İslâm hâkimiyetinde her yer, üzerinde namaz kılınabilecek temizlikte olacağı, yani mescide benzeyeceği gibi, küfrün egemenliğindeki günümüzde de her yer tapınaklara benziyor. Müzikholler, stadlar, borsalar, bankalar, nice kurumlar, okullar, meclisler, hatta tv. kanalları, sokaklar, çarşılar... mâbed değil de nedir? Oradaki insanlar, ibâdet/âyin halinde değiller mi dersiniz?

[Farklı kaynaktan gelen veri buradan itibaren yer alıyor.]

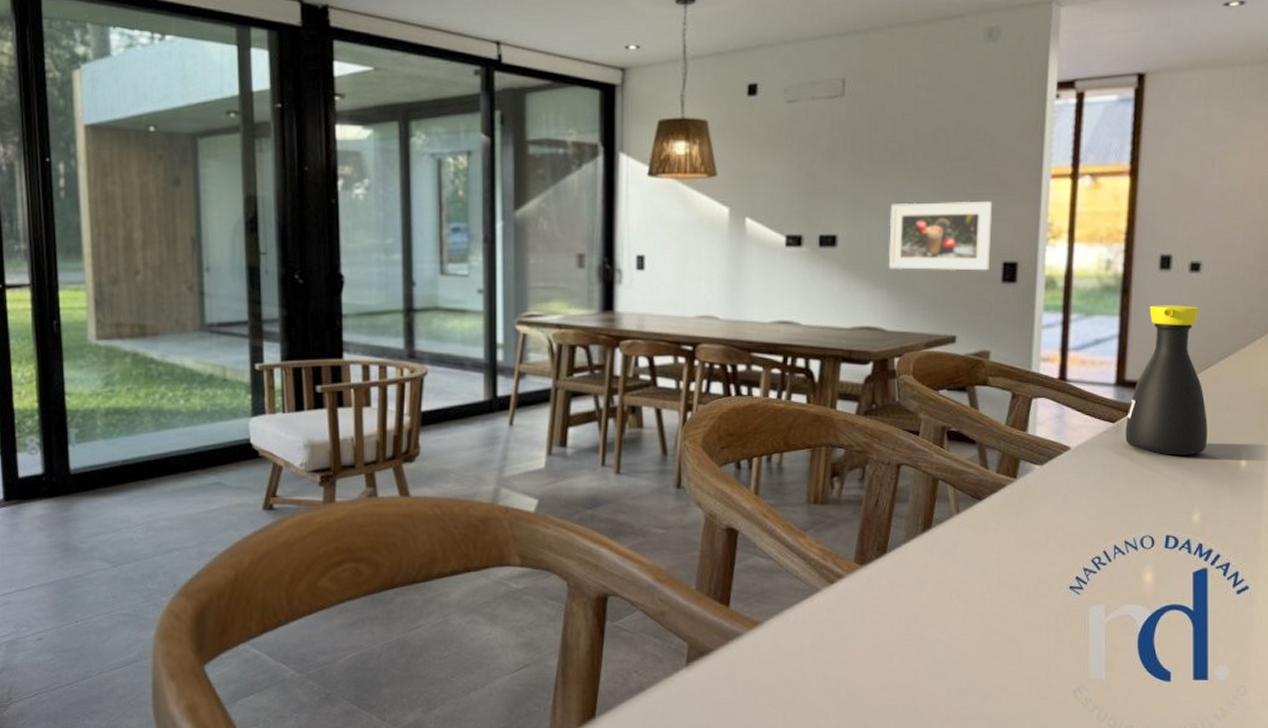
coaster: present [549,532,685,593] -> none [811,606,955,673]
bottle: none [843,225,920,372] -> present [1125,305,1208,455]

Günümüz insanı, çok kıbleli, çok mâbedli, çok imamlı (önderli) ve çok dinli. Câmi, hayatımızın merkezi ve her şeyimiz câmiye uygun olmadıkça bu problemler azalmayacak, aksine gittikçe artacaktır. Mescid-i Aksâ ve çevresindeki işgali kaldırmak isteyen musallî mü’minler, önce kendi bölgelerinde secde edilen yerleri işgalden, haram ve bid’atlerden kurtararak işe başlamalıdır.
Câmileri diriltmek ve câmide dirilmek için, önce câmilerimizi kurtaralım, o câmiler bizi kurtaracaktır.
Tüm bid’atlerden şeytandan kaçar gibi kaçmaya çalışan, câmilerimizin Asr-ı saâdetteki takvâ mescidlerine benzemesi için gayret gösteren, câmilerine sahip çıkan, gönlü câmilere bağlı ve tüm yeryüzünü sadece Allah’a kulluk yapmaya elverişli “dünya mescidi” haline getirmeye çalışan şuurlu müslümanlara selâm olsun!